Let’s start with the making of rosettes. I love rosettes and no one in my family makes rosettes (now I know why) so I decided that I needed to take that task on myself, I mean really how hard could it be? Off I go to purchase the little rosette maker and the ingredients to make them. I should have been leery as soon as I noticed I need to heat grease, that never goes well for me and this time was no exception. With a batter or dough of sorts and frying pan sizzling with hot grease we dipped the rosette thing-a-ma-gig into the batter and then into the frying pan and everything just seemed to fall apart and become a big clump of gooey mush. I didn’t give up right away I kept at it until the house was filled with smoke and smelled like a greasy dinner. Eventually I was yelling, Kent was looking for a fire extinguisher and both kids were in tears. I have never tried to make a rosette since. For years I kept that rosette maker in my drawer just in case I got my nerve up to try again. One day I just couldn’t take having it in the kitchen drawer sneering at me and daring me to try again so I donated it to the thrift store so that some other family could be tortured by trying to make rosettes. When I eat a rosette you better believe I savor every bite.

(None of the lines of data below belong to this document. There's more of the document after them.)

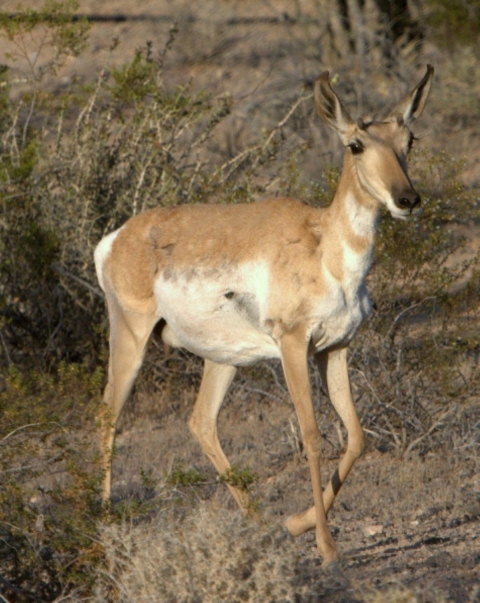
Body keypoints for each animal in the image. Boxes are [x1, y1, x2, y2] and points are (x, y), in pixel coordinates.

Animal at [95, 67, 434, 568]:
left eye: (408, 139)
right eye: (355, 144)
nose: (406, 200)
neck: (326, 247)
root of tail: (117, 237)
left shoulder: (335, 348)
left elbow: (356, 436)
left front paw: (296, 523)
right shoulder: (293, 346)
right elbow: (312, 434)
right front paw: (326, 546)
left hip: (223, 359)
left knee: (201, 421)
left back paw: (260, 525)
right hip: (131, 340)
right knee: (108, 416)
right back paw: (101, 529)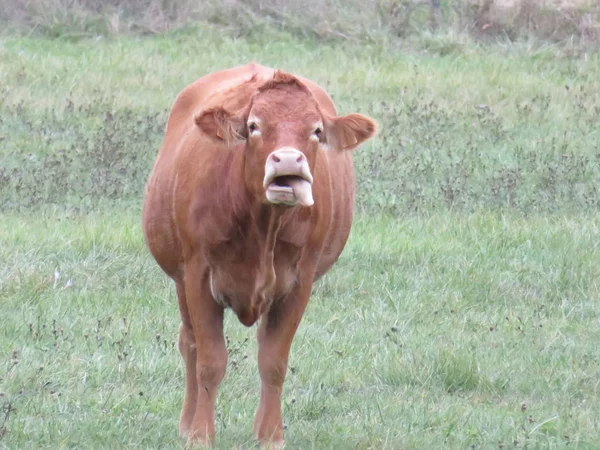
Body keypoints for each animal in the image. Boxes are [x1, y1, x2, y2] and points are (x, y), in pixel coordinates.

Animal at [142, 62, 376, 446]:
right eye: (254, 126)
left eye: (316, 130)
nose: (288, 159)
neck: (263, 227)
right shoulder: (197, 276)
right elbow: (209, 360)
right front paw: (201, 435)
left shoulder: (299, 284)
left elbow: (273, 361)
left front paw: (271, 436)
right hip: (179, 278)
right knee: (189, 344)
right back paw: (187, 422)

I tried my hand at making divinity once, again something I love. Along with hot grease anything that requires me to determine a soft ball or hard ball stage or take the temperature of something boing on my stove provesto be just too much for me. I was making the divinity to bring to a Christmas gathering I was attending. Liquid, that’s all I really have to say. My divinity was liquid; I poured it into the decorative tin, brought it to the party and suggested serving it with a straw.
Lefse; don’t you wish I had a story for making lefes? But I’m no fool I’ve never even attempted. I am resolved to the fact that some of us can make Scandinavian treats and others of us can just eat them. Trust me, it could be worse.
One Christmas Eve poor, dear old Kent stubbed his toe on a doorknob and I am pretty sure broke his toe. He wasn’t doing a cartwheel or anything, our house is always in state of being remodeled
(part of the charm of living in an old house) so this particular door was lying on its side in our closet. The kids and I were trying to rush Kent, who had just gotten in from blowing snow, because we were filled anticipation for Christmas Eve and couldn’t wait to get to the big family gathering. In haste, Kent stubbed his toe on this doorknob and was instantly doing a Fred Flintstone kind of rant, holding his toe, yelling and turning in a circle. I could not and still cannot muster up any sympathy; all I can do is laugh until I cry just thinking about it. Kent’s toe turned black and blue instantly and it hurt to but socks on let alone shoes. Eventually we were all in the car headed to our family gathering, as we were driving on highway 59, cruise control set at about 55 (or so) Kent missed our turn onto the interstate. Of course I was the total critical passenger, “Kent what are you doing you’ve missed our turn.” To which Kent replied, “I can’t step on the break it hurts my toe too bad.” I apologized to the Kids telling them that apparently we were going to have to keep driving until we ran out of gas and then spend Christmas Eve where ever we ended up. Merry Christmas

1 comment:

  1. The absolute worse Christmas was when I was single and had severe asthma problems. I took myself to the emergency room on Christmas Day. I was flying to Phoenix with my brother and sister-in-law that evening to spend the holidays with the rest of the family. I spent three hours in emergency and thought I'd miss the flight. The doctor said I was a hair's breadth away from being admitted, but I managed to make the flight. I was feeling pretty lousy though. When we got off the plane my brother announced "Here comes Typhoid Mary." I had one good day on that vacation and spent the rest of the time balled up on the couch in misery.